### What you will do
In the records below, find the line containing "text_box [41, 42, 498, 329]", then copy that line and all lines after it, exactly, omitting every picture.
-- Dataset entries follows --
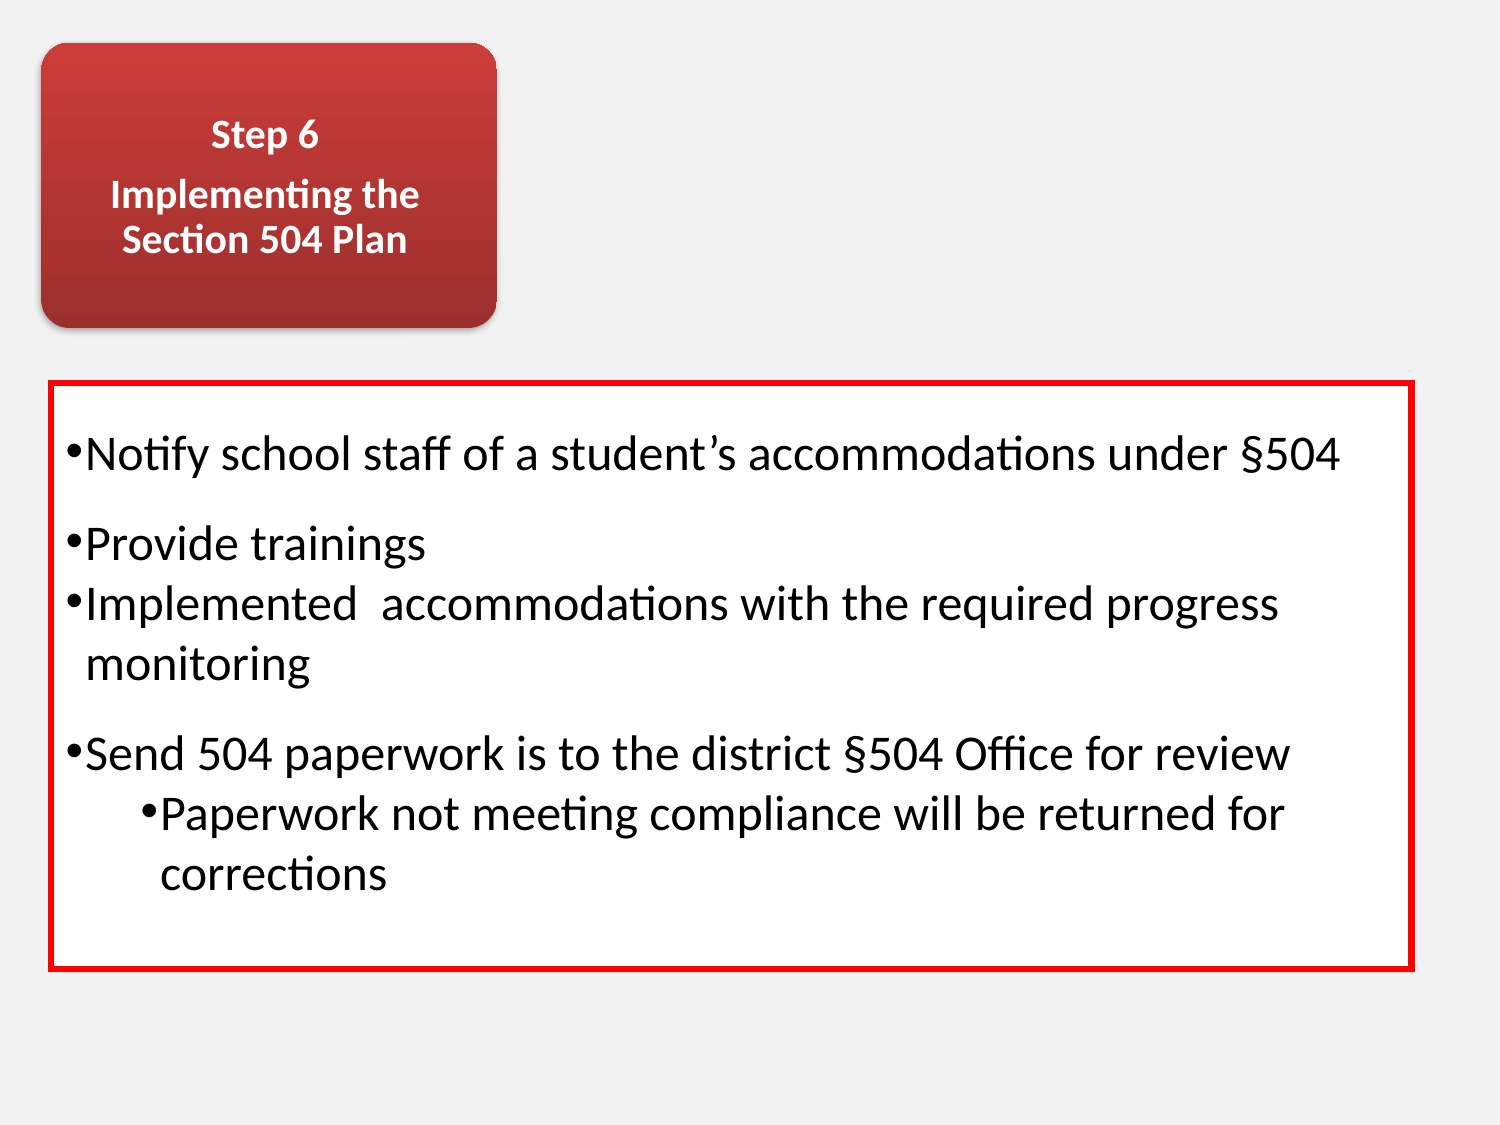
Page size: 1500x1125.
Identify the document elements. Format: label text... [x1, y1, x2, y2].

text_box Notify school staff of a student’s accommodations under §504 Provide trainings Implemented accommodations with the required progress monitoring Send 504 paperwork is to the district §504 Office for review Paperwork not meeting compliance will be returned for corrections [50, 382, 1412, 969]
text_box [41, 42, 498, 329]
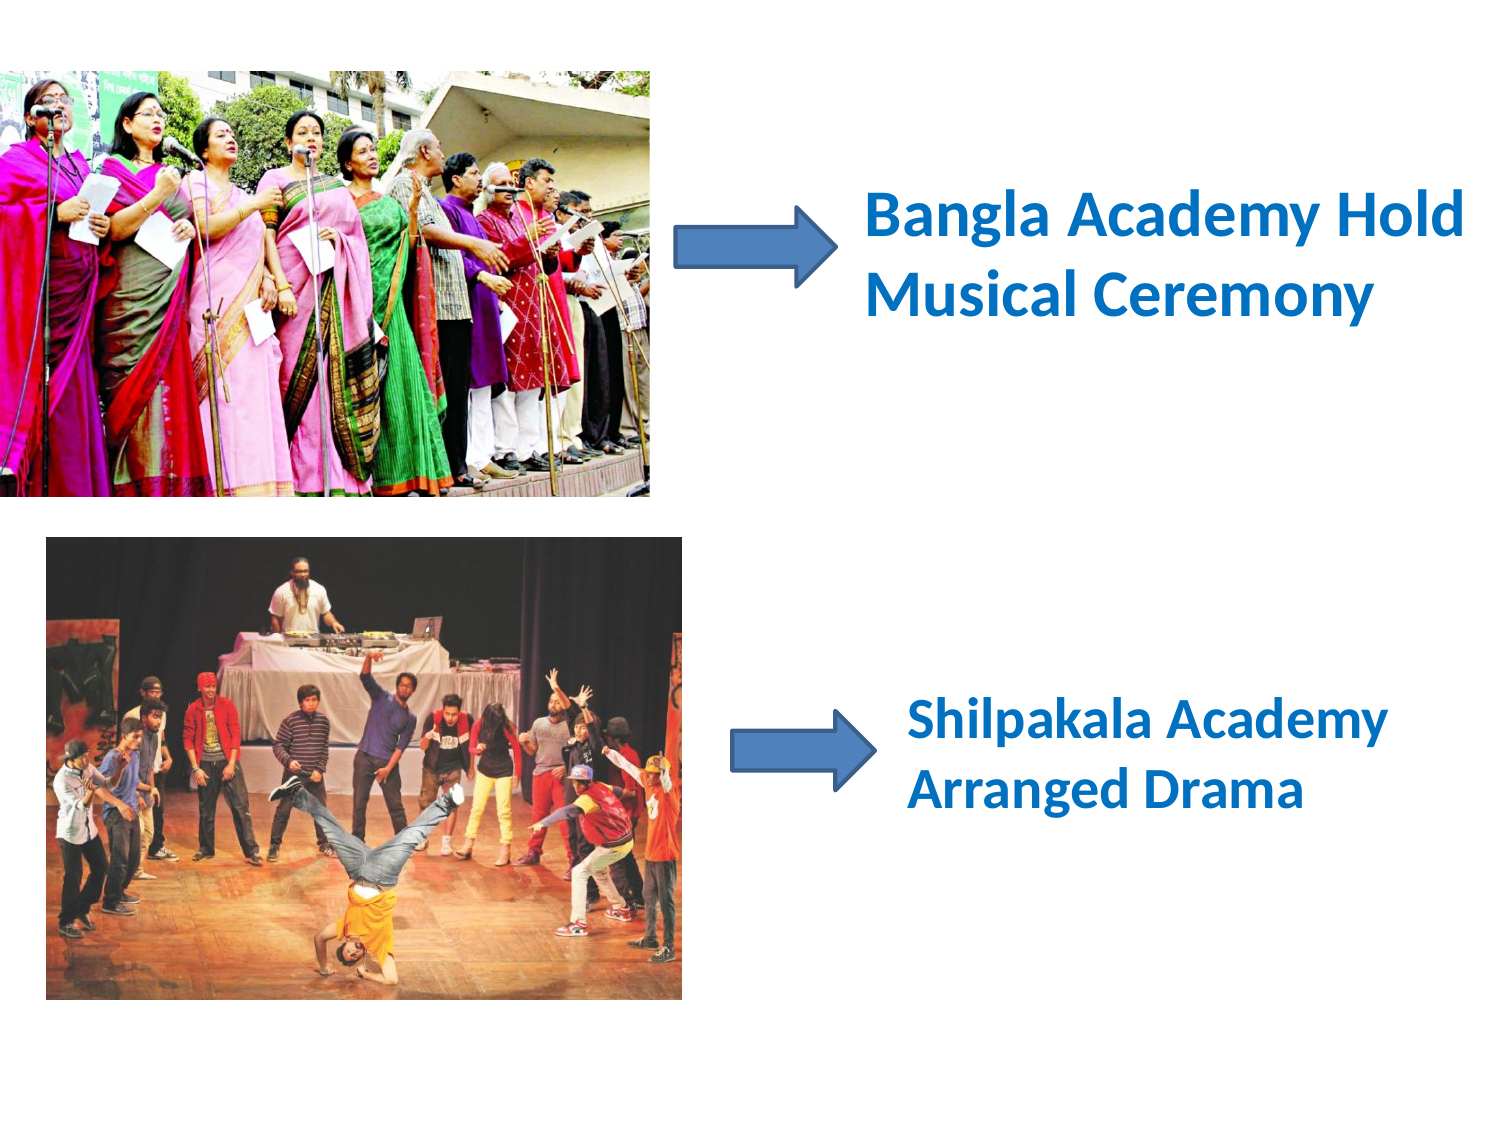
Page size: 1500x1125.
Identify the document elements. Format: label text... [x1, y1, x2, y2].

text_box Shilpakala Academy Arranged Drama [892, 672, 1500, 828]
text_box [673, 205, 839, 289]
text_box [730, 708, 878, 793]
picture [0, 71, 651, 498]
text_box Bangla Academy Hold Musical Ceremony [849, 162, 1500, 338]
picture [45, 537, 682, 1000]
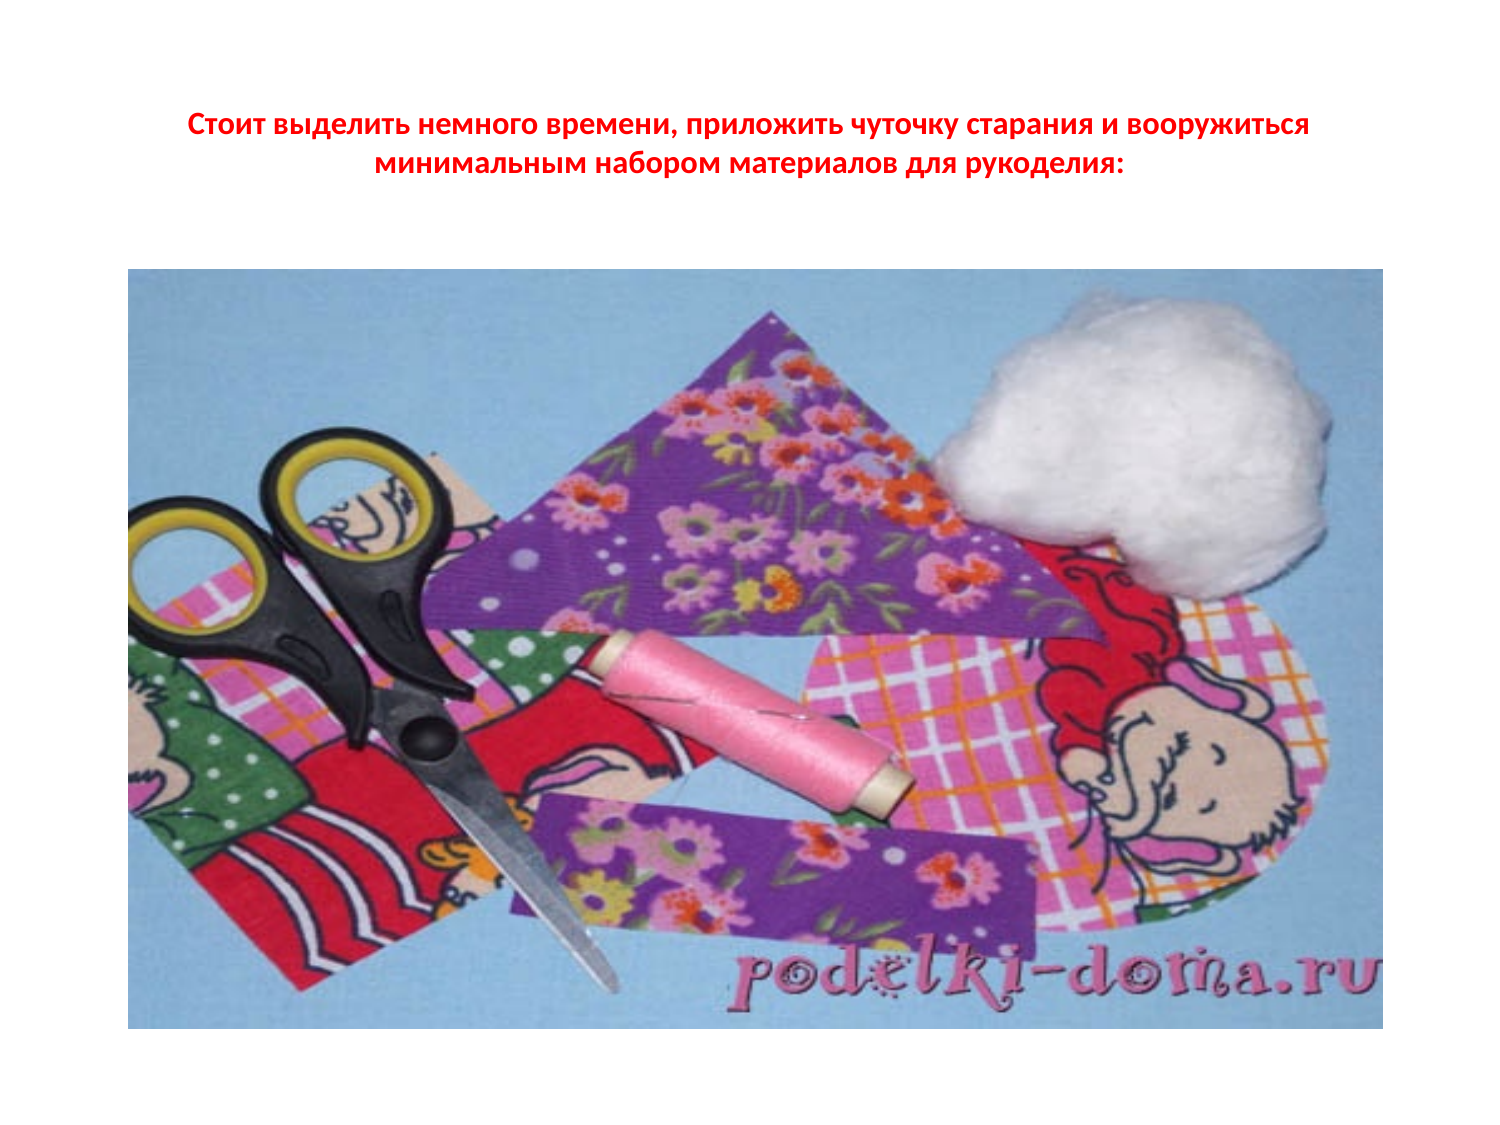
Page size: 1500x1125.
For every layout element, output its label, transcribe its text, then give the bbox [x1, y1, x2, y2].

picture [128, 269, 1384, 1029]
title Стоит выделить немного времени, приложить чуточку старания и вооружиться минимальным набором материалов для рукоделия: [75, 93, 1425, 317]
-- Dataset entries concluded --
### Task solution
text_box [41, 42, 498, 329]
Page size: 1500x1125.
Identify the document elements. Format: label text... [x1, y1, x2, y2].

text_box Shilpakala Academy Arranged Drama [892, 672, 1500, 828]
text_box [673, 205, 839, 289]
text_box [730, 708, 878, 793]
picture [0, 71, 651, 498]
text_box Bangla Academy Hold Musical Ceremony [849, 162, 1500, 338]
picture [45, 537, 682, 1000]
Page size: 1500x1125.
For every layout element, output its label, transcribe its text, then give the bbox [x1, y1, x2, y2].

picture [128, 269, 1384, 1029]
title Стоит выделить немного времени, приложить чуточку старания и вооружиться минимальным набором материалов для рукоделия: [75, 93, 1425, 317]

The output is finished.